If we put the standard normal between two standard normal critical values, that will give us the right area in the middle

\[-z_{\alpha/2}\lt\frac{\bar{X}-\mu}{\sigma/\sqrt{n}}\lt z_{\alpha/2}\]

And we solve for $\mu$ “in the middle”. But this involves $\sigma$, which is unknown! Consider instead using the sample variance.

\[S^2=\frac{\sum_{i=1}^{n}(X_i-\bar{X})^2}{n-1}\]

We have a theorem that said that if a random variable is an unbiased estimator of some parameter $\theta$, and if the variance of that random variable is going to $0$ as $n$ goes to infinity, then that random variable is converging in probability to that parameter $\theta$. Or we can say that random variable is a consistent estimator of $\theta$.

We know that the expected value of $S^2$ is $\sigma^2$

In the convergence of probability, that this unbiased estimator is converging in probability to $\sigma^2$. \(S^2=\frac{\sum_{i=1}^{n}(X_i-\bar{X})^2}{n-1}\stackrel{P}{\rightarrow}\sigma^2\)

$S^2$ is approximately $\sigma^2$ in some sense. So

\[\frac{\bar{X}-\mu}{S/\sqrt{n}}\sim N(0,1)\]

We can get an approximate $100(1-\alpha)\%$ confidence interval for $\mu$ is given by solving

\[-z_{\alpha/2}\lt\frac{\bar{X}-\mu}{S/\sqrt{n}}\lt z_{\alpha/2}\]

for $\mu$ “in the middle”. And we got

\[\bar{X}\pm z_{\alpha/2}\frac{S}{\sqrt{n}}\]

Note for Sample Variance

This maybe computational simplier in some cases:

\[\begin{align} S^2&=\frac{\sum_{i=1}^{n}(X_i-\bar{X})^2}{n-1}\\ &=\frac{\sum_{i=1}^{n}X_i^2 - \frac{\big(\sum_{i=1}^{n}X_i\big)^2}{n}}{n-1} \end{align}\]

Suppose that $X_1,X_2,…,X_n$ is a random sample from any distribution with mean $\mu$ and variance $\sigma^2$.

Suppose that $n$ is “small”. $(n\le30)$

Suppose that $\mu$ and $\sigma^2$ are both unknown.

A $100(1-\alpha)\%$ Confidence Interval or approximate Confidence Interval for $\mu$?

We don’t have the central limit theorem giving us the X-bar is approximately normal even though we didn’t start with normals, and we don’t have convergence in probability approximately holding, for the sample variance to the true variance.
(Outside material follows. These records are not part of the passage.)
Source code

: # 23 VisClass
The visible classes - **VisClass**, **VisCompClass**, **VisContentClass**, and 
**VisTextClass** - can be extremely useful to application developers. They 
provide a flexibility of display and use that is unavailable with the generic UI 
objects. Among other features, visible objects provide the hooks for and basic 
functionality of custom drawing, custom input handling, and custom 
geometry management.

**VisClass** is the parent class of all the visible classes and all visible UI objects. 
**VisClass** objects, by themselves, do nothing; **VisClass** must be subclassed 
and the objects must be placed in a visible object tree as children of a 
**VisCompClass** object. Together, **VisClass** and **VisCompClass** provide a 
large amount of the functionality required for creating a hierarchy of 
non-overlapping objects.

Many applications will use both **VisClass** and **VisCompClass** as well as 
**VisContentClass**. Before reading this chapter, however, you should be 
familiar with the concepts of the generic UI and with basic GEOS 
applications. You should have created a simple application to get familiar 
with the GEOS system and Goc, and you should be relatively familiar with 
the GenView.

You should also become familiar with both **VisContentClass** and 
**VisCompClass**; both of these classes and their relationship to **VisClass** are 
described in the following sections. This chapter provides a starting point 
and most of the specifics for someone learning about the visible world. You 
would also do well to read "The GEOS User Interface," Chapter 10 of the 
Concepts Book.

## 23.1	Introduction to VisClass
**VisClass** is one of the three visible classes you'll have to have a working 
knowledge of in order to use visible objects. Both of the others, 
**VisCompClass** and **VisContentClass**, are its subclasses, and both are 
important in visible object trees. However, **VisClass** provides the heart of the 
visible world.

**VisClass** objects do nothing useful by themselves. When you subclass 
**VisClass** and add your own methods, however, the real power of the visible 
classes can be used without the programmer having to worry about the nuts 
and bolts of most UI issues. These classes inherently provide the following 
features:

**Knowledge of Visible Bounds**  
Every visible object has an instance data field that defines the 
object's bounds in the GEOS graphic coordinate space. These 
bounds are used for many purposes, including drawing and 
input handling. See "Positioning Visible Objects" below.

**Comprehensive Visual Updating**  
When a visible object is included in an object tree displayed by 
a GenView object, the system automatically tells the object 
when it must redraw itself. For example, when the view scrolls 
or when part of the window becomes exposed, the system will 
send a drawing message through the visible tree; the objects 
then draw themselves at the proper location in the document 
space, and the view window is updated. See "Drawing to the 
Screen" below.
Small samples, you need to know more information. You need to know the underlying distribution. It could be normal and it could not be normal, but you need to know it.


Suppose that $X_1,X_2,…,X_n$ is a random sample from the normal distribution with mean $\mu$ and variance $\sigma^2$.

Suppose that $n$ is “small”. $(n\le30)$

Suppose that $\mu$ and $\sigma^2$ are both unknown.

A $100(1-\alpha)\%$ Confidence Interval or approximate Confidence Interval for $\mu$?

  • $\bar{X}$ has a normal distribution with mean $\mu$ and variance $\sigma^2/n$.
  • $\sigma^2$ and hence $\sigma^2/n$, are unknown.
  • Want to use $S^2$ in place of $\sigma^2$.
  • Small sample means the approximation is not good!

In order to do it, we need to know the distribution of $\frac{\bar{X}-\mu}{S/\sqrt{n}}$.

We have

\[\begin{align} \frac{\bar{X}-\mu}{S/\sqrt{n}}&=\frac{\bar{X}-\mu}{\sigma/\sqrt{n}}.\frac{\sigma}{S}\\ &=\frac{\bar{X}-\mu}{\sigma/\sqrt{n}}\Bigg/\sqrt{\frac{S^2}{\sigma^2}}\\ &=\frac{\bar{X}-\mu}{\sigma/\sqrt{n}}\Bigg/\sqrt{\frac{\frac{(n-1)S^2}{\sigma^2}}{n-1}}\\ &=\frac{Z}{\sqrt{W/(n-1)}}\sim t(n-1) \end{align}\]

If we want to find the confidence interval, we’re going to want to capture the right area in the middle.

CI

And we put the $t$ random variable between the two $t$ critical values and solve $\mu$ for the middle, we get

\[-t_{\alpha/2,n-1}\lt\frac{\bar{X}-\mu}{S/\sqrt{n}}\lt t_{\alpha/2,n-1}\\ \Downarrow\\ \bar{X}\pm t_{\alpha/2,n-1}\frac{S}{\sqrt{n}}\]

Example

A small study is being conducted to test a new sensor for a continuous glucose monitoring system. Based on previous studies, it is believed that the lifetime of the sensors measured in days is approximately normally distributed.

We take a random sample of 20 patients who were fitted with this sensor, and we want to follow them until the sensor dies out on them, and look at the time that that takes in days. In our group of 20 people, it took on average 187 days for the sensors to wear out. The sample variance we saw among those 20 patients was 16.2 days.

Find a 95% confidence interval for the true sensor mean lifetime.

We have

  • $n=20$
  • $\bar{x}=187$
  • $s^2=16.2$
  • $\alpha=0.05$

To calculate $t$ in R: qt(0.975,19)=2.093024

\[\bar{X}\pm t_{\alpha/2,n-1}\frac{S}{\sqrt{n}} \implies 187\pm2.093\frac{\sqrt{16.2}}{\sqrt{20}}\]

The 95% confidence interval for $\mu$ is (185.11, 188.88).